Not surprisingly, Access Copyright has done its bit to compound the confusion here with misleading and incomplete information that will discourage legitimate permissible quotation that doesn’t require permission.

I don’t know how Canadian students can write decent theses, much less expect to make them available online, publish them and compete on the world stage, if they believe that they have to get permission to quote material that doesn’t require permission to quote.

Here’s an actual example of how all of this muddled and wrong thinking has translated into a seriously incomplete, misleading and counterproductive statement on thesis requirements from no less illustrious an institution than York University:

No substantial amount of copyrighted material may be included in the thesis/dissertation. Under the Copyright Act, if more than a reasonable extract of another person’s work is included in the thesis/dissertation, written permission must be obtained from the copyright holder(s).

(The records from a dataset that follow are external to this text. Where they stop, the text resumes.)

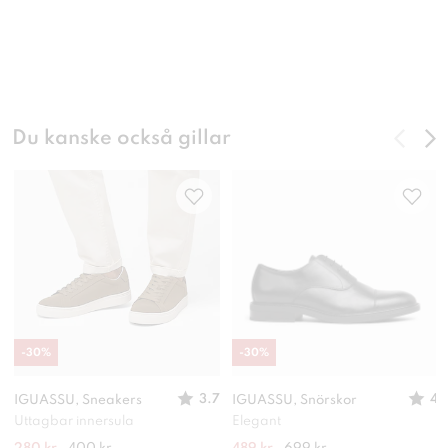
Du kanske också gillar
-
30
%
-
30
%
3.7
4
IGUASSU, Sneakers
IGUASSU, Snörskor
Uttagbar innersula
Elegant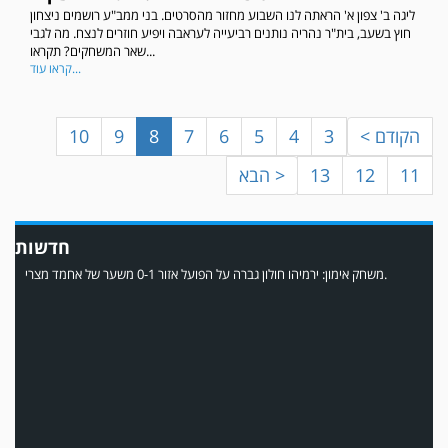
ליגה ב' צפון א' הראתה לנו השבוע מחזור מהסרטים. בני ממב"ע רושמים ניצחון
במשחק אימון שהתקיים הבוקר יום ה' ניצחה קרית מלאכי את עירוני אשדוד 5-0.
חוץ בשעב, בית"ר נהריה נותנים רביעייה לעראבה ויפיע חוזרים לנצח. מה לגבי
שאר המשחקים? תקראו...
קראו עוד...
< הקודם
3
4
5
6
7
8
9
10
11
12
13
הבא >
חדשות
משחק אימון: ירמיהו חולון גברה על הפועל אזור 0-1 משער של אחמד מצרי.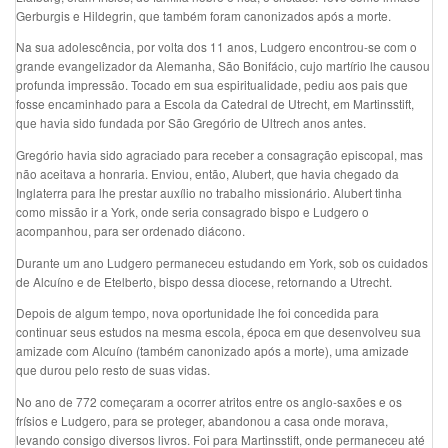
Gerburgis e Hildegrin, que também foram canonizados após a morte.
Na sua adolescência, por volta dos 11 anos, Ludgero encontrou-se com o
grande evangelizador da Alemanha, São Bonifácio, cujo martírio lhe causou
profunda impressão. Tocado em sua espiritualidade, pediu aos pais que
fosse encaminhado para a Escola da Catedral de Utrecht, em Martinsstift,
que havia sido fundada por São Gregório de Ultrech anos antes.
Gregório havia sido agraciado para receber a consagração episcopal, mas
não aceitava a honraria. Enviou, então, Alubert, que havia chegado da
Inglaterra para lhe prestar auxílio no trabalho missionário. Alubert tinha
como missão ir a York, onde seria consagrado bispo e Ludgero o
acompanhou, para ser ordenado diácono.
Durante um ano Ludgero permaneceu estudando em York, sob os cuidados
de Alcuíno e de Etelberto, bispo dessa diocese, retornando a Utrecht.
Depois de algum tempo, nova oportunidade lhe foi concedida para
continuar seus estudos na mesma escola, época em que desenvolveu sua
amizade com Alcuíno (também canonizado após a morte), uma amizade
que durou pelo resto de suas vidas.
No ano de 772 começaram a ocorrer atritos entre os anglo-saxões e os
frísios e Ludgero, para se proteger, abandonou a casa onde morava,
levando consigo diversos livros. Foi para Martinsstift, onde permaneceu até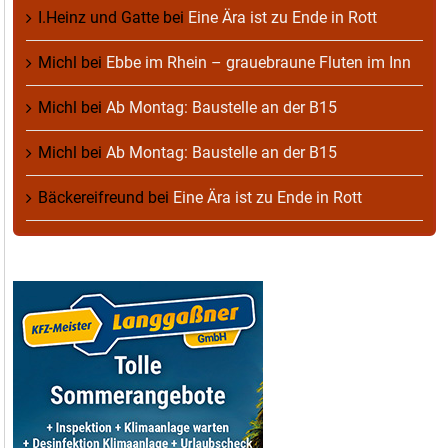
I.Heinz und Gatte
bei
Eine Ära ist zu Ende in Rott
Michl
bei
Ebbe im Rhein – grauebraune Fluten im Inn
Michl
bei
Ab Montag: Baustelle an der B15
Michl
bei
Ab Montag: Baustelle an der B15
Bäckereifreund
bei
Eine Ära ist zu Ende in Rott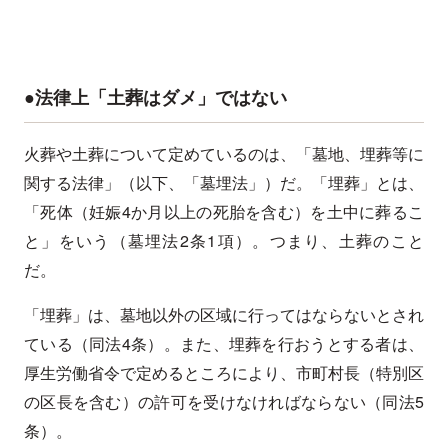
●法律上「土葬はダメ」ではない
火葬や土葬について定めているのは、「墓地、埋葬等に
関する法律」（以下、「墓埋法」）だ。「埋葬」とは、
「死体（妊娠4か月以上の死胎を含む）を土中に葬るこ
と」をいう（墓埋法2条1項）。つまり、土葬のこと
だ。
「埋葬」は、墓地以外の区域に行ってはならないとされ
ている（同法4条）。また、埋葬を行おうとする者は、
厚生労働省令で定めるところにより、市町村長（特別区
の区長を含む）の許可を受けなければならない（同法5
条）。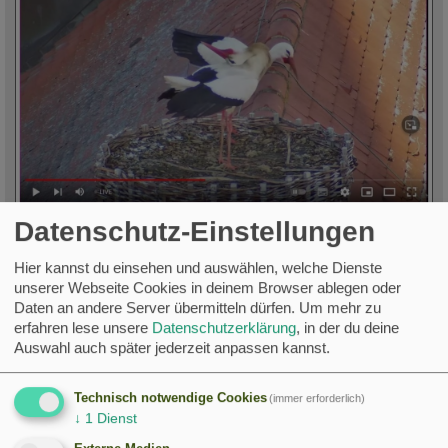
LG
Datenschutz-Einstellungen
Markus
Hier kannst du einsehen und auswählen, welche Dienste
PS Friedrich, bin ja mal gespannt wie dann Deine Bewertung
unserer Webseite Cookies in deinem Browser ablegen oder
ausfällt.
Daten an andere Server übermitteln dürfen.
Um mehr zu
erfahren lese unsere
Datenschutzerklärung
, in der du deine
Saison 2026
Auswahl auch später jederzeit anpassen kannst.
Segler Nistplätze 7 von 14 belegt. (hiervon 2 Neuzugänge)
Ankunft: 9 von 14
Technisch notwendige Cookies
(immer erforderlich)
↓
1
Dienst
Eier:
Bruten: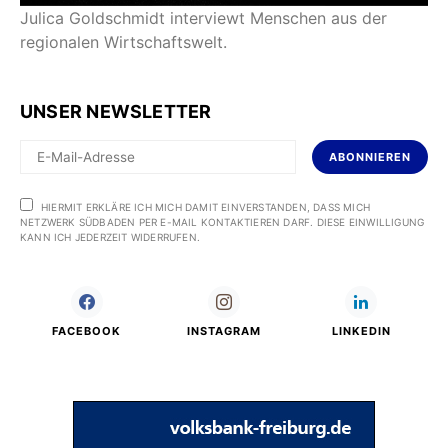
Julica Goldschmidt interviewt Menschen aus der
regionalen Wirtschaftswelt.
UNSER NEWSLETTER
ABONNIEREN
HIERMIT ERKLÄRE ICH MICH DAMIT EINVERSTANDEN, DASS MICH
NETZWERK SÜDBADEN PER E-MAIL KONTAKTIEREN DARF. DIESE EINWILLIGUNG
KANN ICH JEDERZEIT WIDERRUFEN.
FACEBOOK
INSTAGRAM
LINKEDIN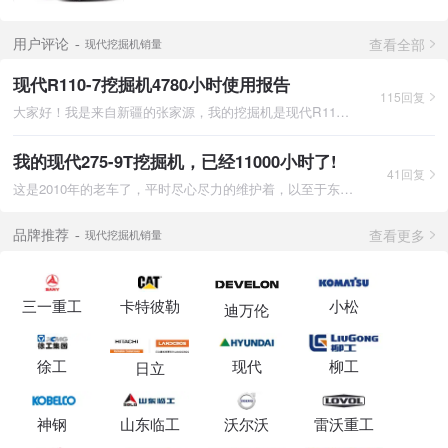
查看全部
用户评论
现代挖掘机销量
现代R110-7挖掘机4780小时使用报告
115回复
大家好！我是来自新疆的张家源，我的挖掘机是现代R110-7，于2014
我的现代275-9T挖掘机，已经11000小时了!
41回复
这是2010年的老车了，平时尽心尽力的维护着，以至于东三省售后都
查看更多
品牌推荐
现代挖掘机销量
三一重工
卡特彼勒
小松
迪万伦
徐工
现代
柳工
日立
神钢
山东临工
沃尔沃
雷沃重工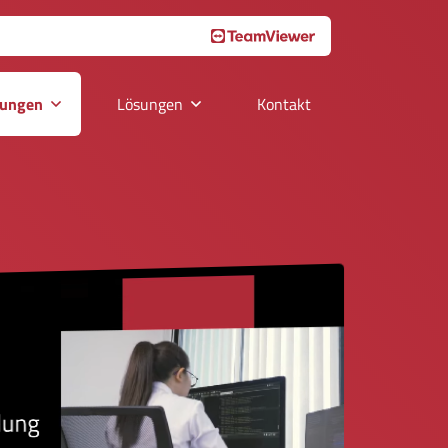
tungen
Lösungen
Kontakt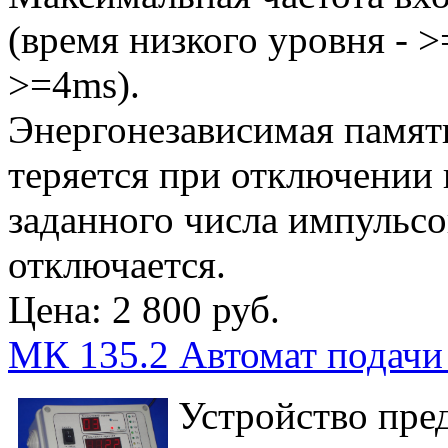
(время низкого уровня - 
>=4ms).
Энергонезависимая памят
теряется при отключении
заданного числа импульсо
отключается.
Цена:
2 800 руб.
МК 135.2 Автомат подачи
Устройство пред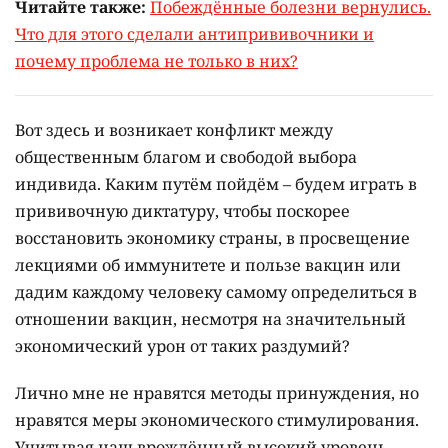
Читайте также:
Побеждённые болезни вернулись.
Что для этого сделали антипрививочники и
почему проблема не только в них?
Вот здесь и возникает конфликт между
общественным благом и свободой выбора
индивида. Каким путём пойдём – будем играть в
прививочную диктатуру, чтобы поскорее
восстановить экономику страны, в просвещение
лекциями об иммунитете и пользе вакцин или
дадим каждому человеку самому определиться в
отношении вакцин, несмотря на значительный
экономический урон от таких раздумий?
Лично мне не нравятся методы принуждения, но
нравятся меры экономического стимулирования.
Учитывая наш врождённый высокий уровень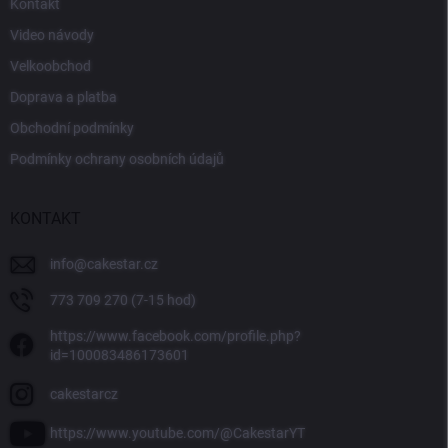
Kontakt
Video návody
Velkoobchod
Doprava a platba
Obchodní podmínky
Podmínky ochrany osobních údajů
KONTAKT
info
@
cakestar.cz
773 709 270 (7-15 hod)
https://www.facebook.com/profile.php?
id=100083486173601
cakestarcz
https://www.youtube.com/@CakestarYT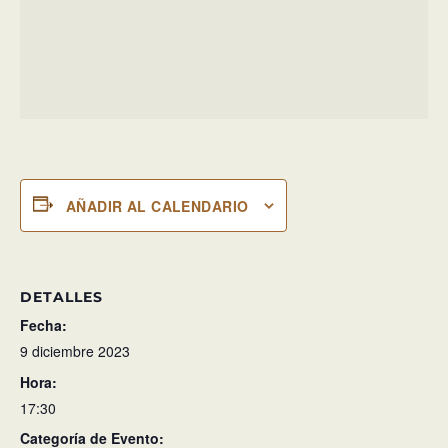
AÑADIR AL CALENDARIO
DETALLES
Fecha:
9 diciembre 2023
Hora:
17:30
Categoría de Evento: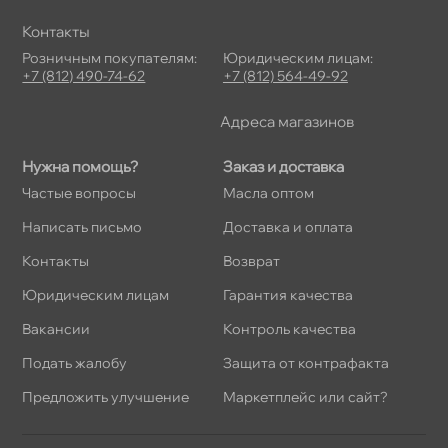
Контакты
Розничным покупателям:
Юридическим лицам:
+7 (812) 490-74-62
+7 (812) 564-49-92
Адреса магазино
Нужна помощь?
Заказ и доставка
Частые вопросы
Масла оптом
Написать письмо
Доставка и оплата
Контакты
озврат
Юридическим лицам
Гарантия качества
акансии
Контроль качества
Подать жалобу
Защита от контрафакта
Предложить улучшение
Маркетплейс или сайт?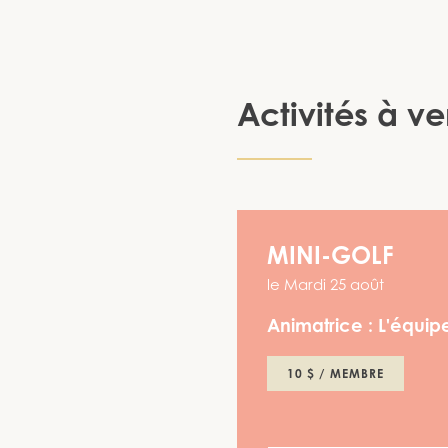
Activités à ve
MINI-GOLF
le
Mardi 25 août
Animatrice :
L'équipe
10 $ / MEMBRE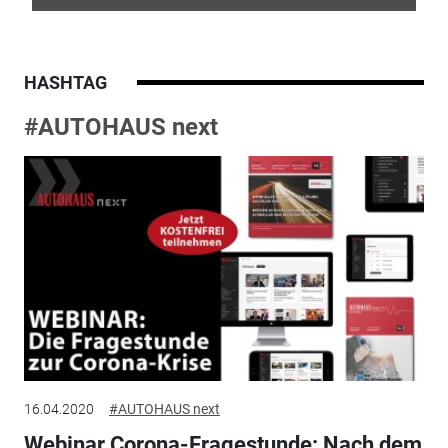
HASHTAG
#AUTOHAUS next
16.04.2020
#AUTOHAUS next
Webinar Corona-Fragestunde: Nach dem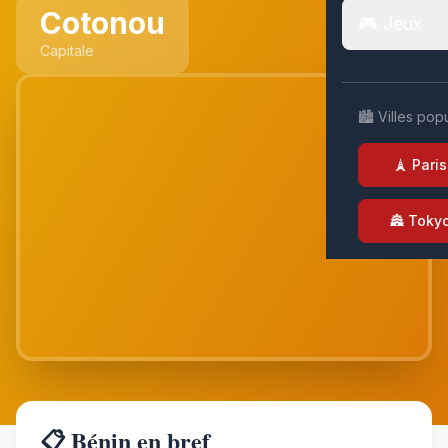
Cotonou
🎮 Jeux
Capitale
🏙️ Villes pop
🗼 Paris
🏯 Toky
📋 Bénin en bref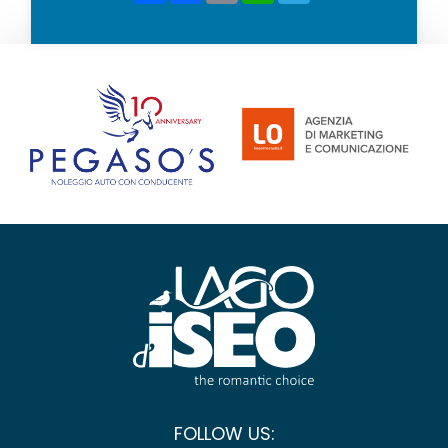
FOLLOW US: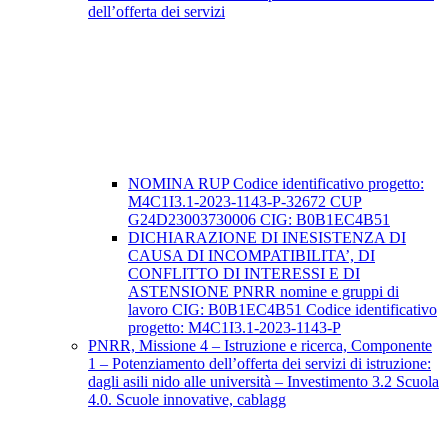
dell’offerta dei servizi
NOMINA RUP Codice identificativo progetto:
M4C1I3.1-2023-1143-P-32672 CUP
G24D23003730006 CIG: B0B1EC4B51
DICHIARAZIONE DI INESISTENZA DI
CAUSA DI INCOMPATIBILITA’, DI
CONFLITTO DI INTERESSI E DI
ASTENSIONE PNRR nomine e gruppi di
lavoro CIG: B0B1EC4B51 Codice identificativo
progetto: M4C1I3.1-2023-1143-P
PNRR, Missione 4 – Istruzione e ricerca, Componente
1 – Potenziamento dell’offerta dei servizi di istruzione:
dagli asili nido alle università – Investimento 3.2 Scuola
4.0. Scuole innovative, cablagg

Who knows what “reasonable” means? Why not refer to “fair dealing”, quote s. 29 of the Copyright Act, and at least point to the SCC decision in CCH. v. LSUC?

I hope that LAC and the Canadian universities that have misunderstood or misstated the role of copyright law in the writing and publishing of theses take appropriate steps to correct the current misinformation situation.

"Respect for copyright" is not increased by mindless insistence on clearance and permission when none is necessary. In fact, the result is quite the contrary.

I will address this and other issues in a pre-conference talk at the CLA conference in Edmonton on June 2, 2010. Unfortunately, although Access Copyright had agreed to send a senior person to this event, it has since backed out and no replacement speaker from Access Copyright will be on the program.


PS June 1, 2010: UBC now appears to have removed the "2% or 500 word" language - but still has this chilling and incorrect statement on the page heading up the "Avoiding Copyright Violations" section of its website:
When you submit the final copy of your thesis, you must sign a document confirming that you have permission to use any copyrighted material in your thesis. (emphasis added)
Even the University of Toronto appears oblivious to the "substantial part" threshold and the "fair dealing" exception. See this:

When is Copyright Permission Required?

Does your thesis contain someone else’s work (third party materials)? For example, text, figures, maps, images, questionnaires, photos, etc.

  1. Does your thesis contain your own previously published materials (e.g. journal article)?
  2. Does your thesis include material (e.g. a chapter, an article) that was co-written with another author(s)?